■ **WHAT TO DO**
Reproduce every line of the listing below, keeping each name, spelling, capital letter, and punctuation mark unchanged.

■ **DATASET ENTRIES**
________________

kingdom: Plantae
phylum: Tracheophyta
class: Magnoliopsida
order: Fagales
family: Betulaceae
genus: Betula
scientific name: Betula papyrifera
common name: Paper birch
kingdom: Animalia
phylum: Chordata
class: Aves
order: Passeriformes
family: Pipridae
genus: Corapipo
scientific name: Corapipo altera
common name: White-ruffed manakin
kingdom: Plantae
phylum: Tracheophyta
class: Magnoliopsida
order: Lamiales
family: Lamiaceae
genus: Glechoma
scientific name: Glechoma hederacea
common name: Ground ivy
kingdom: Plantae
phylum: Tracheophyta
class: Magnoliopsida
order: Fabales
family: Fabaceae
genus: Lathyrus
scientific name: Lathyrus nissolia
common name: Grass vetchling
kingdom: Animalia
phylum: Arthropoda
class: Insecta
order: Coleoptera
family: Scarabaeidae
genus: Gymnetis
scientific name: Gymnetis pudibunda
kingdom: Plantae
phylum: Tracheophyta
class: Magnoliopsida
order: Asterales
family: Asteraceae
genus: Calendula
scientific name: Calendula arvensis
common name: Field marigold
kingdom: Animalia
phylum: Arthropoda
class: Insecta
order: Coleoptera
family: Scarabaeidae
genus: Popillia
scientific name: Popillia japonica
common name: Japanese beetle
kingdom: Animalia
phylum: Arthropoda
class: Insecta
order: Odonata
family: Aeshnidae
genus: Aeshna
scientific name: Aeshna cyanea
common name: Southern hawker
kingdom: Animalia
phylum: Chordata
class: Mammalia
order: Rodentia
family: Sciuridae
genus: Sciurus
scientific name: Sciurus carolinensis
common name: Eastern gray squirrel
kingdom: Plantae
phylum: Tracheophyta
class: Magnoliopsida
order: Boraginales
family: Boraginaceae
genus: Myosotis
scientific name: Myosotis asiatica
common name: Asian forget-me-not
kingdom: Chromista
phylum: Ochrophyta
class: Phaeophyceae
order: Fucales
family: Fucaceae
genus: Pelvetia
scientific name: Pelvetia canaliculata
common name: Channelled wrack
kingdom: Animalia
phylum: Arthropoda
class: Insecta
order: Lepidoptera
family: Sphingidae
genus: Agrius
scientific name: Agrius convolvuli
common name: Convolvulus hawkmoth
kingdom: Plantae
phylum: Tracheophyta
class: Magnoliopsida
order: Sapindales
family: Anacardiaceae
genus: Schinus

________________

■ **OUTPUT BELOW**
kingdom: Plantae
phylum: Tracheophyta
class: Magnoliopsida
order: Fagales
family: Betulaceae
genus: Betula
scientific name: Betula papyrifera
common name: Paper birch
kingdom: Animalia
phylum: Chordata
class: Aves
order: Passeriformes
family: Pipridae
genus: Corapipo
scientific name: Corapipo altera
common name: White-ruffed manakin
kingdom: Plantae
phylum: Tracheophyta
class: Magnoliopsida
order: Lamiales
family: Lamiaceae
genus: Glechoma
scientific name: Glechoma hederacea
common name: Ground ivy
kingdom: Plantae
phylum: Tracheophyta
class: Magnoliopsida
order: Fabales
family: Fabaceae
genus: Lathyrus
scientific name: Lathyrus nissolia
common name: Grass vetchling
kingdom: Animalia
phylum: Arthropoda
class: Insecta
order: Coleoptera
family: Scarabaeidae
genus: Gymnetis
scientific name: Gymnetis pudibunda
kingdom: Plantae
phylum: Tracheophyta
class: Magnoliopsida
order: Asterales
family: Asteraceae
genus: Calendula
scientific name: Calendula arvensis
common name: Field marigold
kingdom: Animalia
phylum: Arthropoda
class: Insecta
order: Coleoptera
family: Scarabaeidae
genus: Popillia
scientific name: Popillia japonica
common name: Japanese beetle
kingdom: Animalia
phylum: Arthropoda
class: Insecta
order: Odonata
family: Aeshnidae
genus: Aeshna
scientific name: Aeshna cyanea
common name: Southern hawker
kingdom: Animalia
phylum: Chordata
class: Mammalia
order: Rodentia
family: Sciuridae
genus: Sciurus
scientific name: Sciurus carolinensis
common name: Eastern gray squirrel
kingdom: Plantae
phylum: Tracheophyta
class: Magnoliopsida
order: Boraginales
family: Boraginaceae
genus: Myosotis
scientific name: Myosotis asiatica
common name: Asian forget-me-not
kingdom: Chromista
phylum: Ochrophyta
class: Phaeophyceae
order: Fucales
family: Fucaceae
genus: Pelvetia
scientific name: Pelvetia canaliculata
common name: Channelled wrack
kingdom: Animalia
phylum: Arthropoda
class: Insecta
order: Lepidoptera
family: Sphingidae
genus: Agrius
scientific name: Agrius convolvuli
common name: Convolvulus hawkmoth
kingdom: Plantae
phylum: Tracheophyta
class: Magnoliopsida
order: Sapindales
family: Anacardiaceae
genus: Schinus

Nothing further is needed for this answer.